Die Pegidagefolgschaft legt Wert auf bürgerlichen Habitus und will sich
nicht als rechtsextrem beschimpfen lassen. Begreifen müsste sie aber: Die
Lehren aus der Katastrophe des Nationalsozialismus müssen für den Umgang
mit allen Minderheiten gelten. „Fremde“ dürfen nicht als Störenfriede
spießbürgerlichen Behagens und dumpfpatriotischen Selbstgenügens
stigmatisiert werden. Der Pogrom von Rostock-Lichtenhagen im Stress der
Wende war ein Menetekel. Der Hass gegen und die Angst vor Asylbewerbern und
die Wut gegen Muslime lassen zweifeln, wie tragfähig die häufig deklamierte
Metapher „Nie wieder“ im Alltag ist.
## Im 20. Jahrhundert führte das zur Katastrophe
Rechtspopulisten, die sich in Sekten zusammenfinden und wieder
auseinanderlaufen, die sich spalten und neue Bünde gründen, sind nicht „das
Volk“. Sie sind randständig, bieten dem Rechtsextremismus das Einfallstor
und kultivieren die Schmähung des Gegners anstelle von Diskurs, genügen
sich in stummer Verweigerung statt Argumente auszutauschen und pflegen
Gemeinsamkeit durch Hasstiraden.
Die Abwesenheit jeder konstruktiven Idee ist ersetzt durch stumpfes
Bramarbasieren und Wutgeheul. Für Pegida-Mitläufer wie für Anhänger der
Alternative für Deutschland und ähnliche Gruppierungen im bürgerlichen
Gewand, die sich nicht als Rechtsradikale verstehen und die nicht Neonazis
genannt werden wollen, gilt: Auch mit Äußerungsdelikten vulgo Hassparolen,
Volksverhetzung, Beleidigung, Rassismus wird man kriminell.

## Zu erledigende Aufgaben
- a) Welches Ereignis bezeichnet der Textauszug als Menetekel?
- b) Schreiben Sie den Teil des Textauszugs wortgetreu ab, der mit „## Im 20. Jahrhundert“ beginnt und sich bis „wird man kriminell.“ fortsetzt.
Die Einträge stehen in keinem Zusammenhang mit dem Textauszug.

## Datenauszug
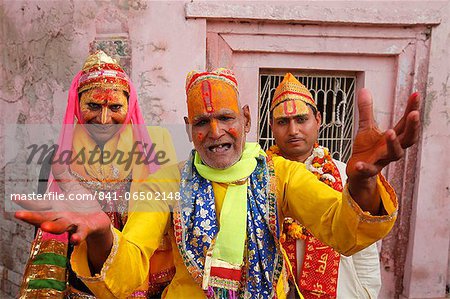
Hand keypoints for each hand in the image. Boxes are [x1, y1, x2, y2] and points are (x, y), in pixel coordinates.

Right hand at [14, 162, 108, 244]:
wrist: (98, 220)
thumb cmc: (82, 204)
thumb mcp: (72, 187)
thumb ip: (62, 174)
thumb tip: (56, 154)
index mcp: (55, 206)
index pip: (39, 204)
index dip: (27, 201)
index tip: (14, 197)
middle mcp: (61, 217)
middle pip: (44, 217)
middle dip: (32, 217)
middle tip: (18, 214)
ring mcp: (72, 224)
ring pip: (60, 226)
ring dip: (53, 227)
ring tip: (44, 227)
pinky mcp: (85, 228)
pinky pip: (81, 233)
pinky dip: (77, 236)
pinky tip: (75, 239)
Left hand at [346, 89, 419, 212]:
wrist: (357, 171)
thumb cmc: (366, 149)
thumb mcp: (366, 127)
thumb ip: (366, 110)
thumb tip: (364, 90)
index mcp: (393, 137)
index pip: (406, 122)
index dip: (412, 109)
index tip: (416, 94)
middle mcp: (392, 148)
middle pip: (408, 139)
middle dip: (412, 127)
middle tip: (414, 114)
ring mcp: (382, 160)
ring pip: (395, 154)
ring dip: (393, 143)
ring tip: (390, 132)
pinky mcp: (370, 170)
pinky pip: (369, 170)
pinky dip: (365, 167)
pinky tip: (359, 164)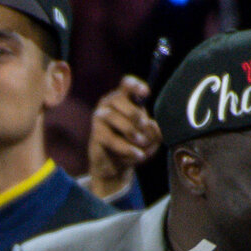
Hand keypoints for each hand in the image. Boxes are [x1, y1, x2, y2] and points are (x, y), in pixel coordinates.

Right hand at [86, 77, 160, 200]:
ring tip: (141, 142)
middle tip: (144, 126)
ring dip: (130, 130)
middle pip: (119, 98)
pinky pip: (110, 138)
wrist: (116, 166)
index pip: (126, 84)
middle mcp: (108, 104)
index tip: (146, 94)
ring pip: (112, 116)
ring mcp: (99, 118)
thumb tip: (149, 124)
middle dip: (134, 113)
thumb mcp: (151, 138)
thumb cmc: (134, 145)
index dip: (135, 86)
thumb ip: (154, 130)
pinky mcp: (95, 135)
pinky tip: (138, 155)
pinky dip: (126, 148)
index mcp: (124, 99)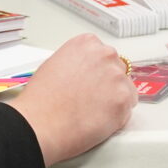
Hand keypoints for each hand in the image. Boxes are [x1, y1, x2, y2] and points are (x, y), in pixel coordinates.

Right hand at [5, 34, 137, 166]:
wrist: (40, 124)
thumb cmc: (41, 100)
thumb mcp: (54, 65)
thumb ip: (77, 62)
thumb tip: (85, 71)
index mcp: (87, 44)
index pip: (103, 55)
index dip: (96, 72)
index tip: (90, 83)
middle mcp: (105, 55)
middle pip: (117, 70)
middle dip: (107, 85)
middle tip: (90, 100)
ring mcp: (117, 77)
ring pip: (126, 90)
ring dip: (114, 100)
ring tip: (91, 112)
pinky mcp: (124, 100)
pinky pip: (127, 109)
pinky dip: (117, 117)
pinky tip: (97, 121)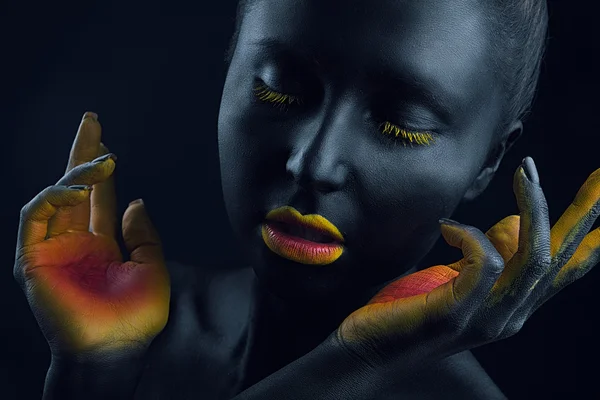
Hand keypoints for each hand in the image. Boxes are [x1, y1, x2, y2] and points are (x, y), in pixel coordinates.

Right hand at [14, 112, 169, 360]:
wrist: (115, 350)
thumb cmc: (136, 316)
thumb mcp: (152, 267)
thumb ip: (142, 234)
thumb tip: (134, 200)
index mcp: (101, 243)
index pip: (98, 197)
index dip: (101, 169)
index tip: (108, 143)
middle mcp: (75, 241)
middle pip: (74, 187)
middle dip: (82, 153)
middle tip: (91, 121)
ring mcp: (53, 248)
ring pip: (54, 196)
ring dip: (75, 172)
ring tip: (103, 158)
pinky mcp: (33, 259)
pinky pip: (35, 218)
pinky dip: (52, 197)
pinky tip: (76, 187)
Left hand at [337, 157, 599, 371]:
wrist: (368, 351)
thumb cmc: (409, 309)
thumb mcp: (457, 278)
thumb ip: (488, 256)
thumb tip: (516, 220)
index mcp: (512, 306)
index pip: (564, 271)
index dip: (590, 237)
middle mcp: (510, 316)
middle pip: (562, 259)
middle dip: (585, 212)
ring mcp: (486, 319)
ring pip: (534, 257)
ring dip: (535, 208)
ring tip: (525, 171)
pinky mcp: (455, 314)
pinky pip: (484, 263)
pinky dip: (471, 235)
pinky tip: (447, 227)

## Antworten je Aufgabe
- a) Den Pogrom von Rostock-Lichtenhagen im Stress der Wende.

- b)
## Im 20. Jahrhundert führte das zur Katastrophe
Rechtspopulisten, die sich in Sekten zusammenfinden und wieder
auseinanderlaufen, die sich spalten und neue Bünde gründen, sind nicht „das
Volk“. Sie sind randständig, bieten dem Rechtsextremismus das Einfallstor
und kultivieren die Schmähung des Gegners anstelle von Diskurs, genügen
sich in stummer Verweigerung statt Argumente auszutauschen und pflegen
Gemeinsamkeit durch Hasstiraden.
Die Abwesenheit jeder konstruktiven Idee ist ersetzt durch stumpfes
Bramarbasieren und Wutgeheul. Für Pegida-Mitläufer wie für Anhänger der
Alternative für Deutschland und ähnliche Gruppierungen im bürgerlichen
Gewand, die sich nicht als Rechtsradikale verstehen und die nicht Neonazis
genannt werden wollen, gilt: Auch mit Äußerungsdelikten vulgo Hassparolen,
Volksverhetzung, Beleidigung, Rassismus wird man kriminell.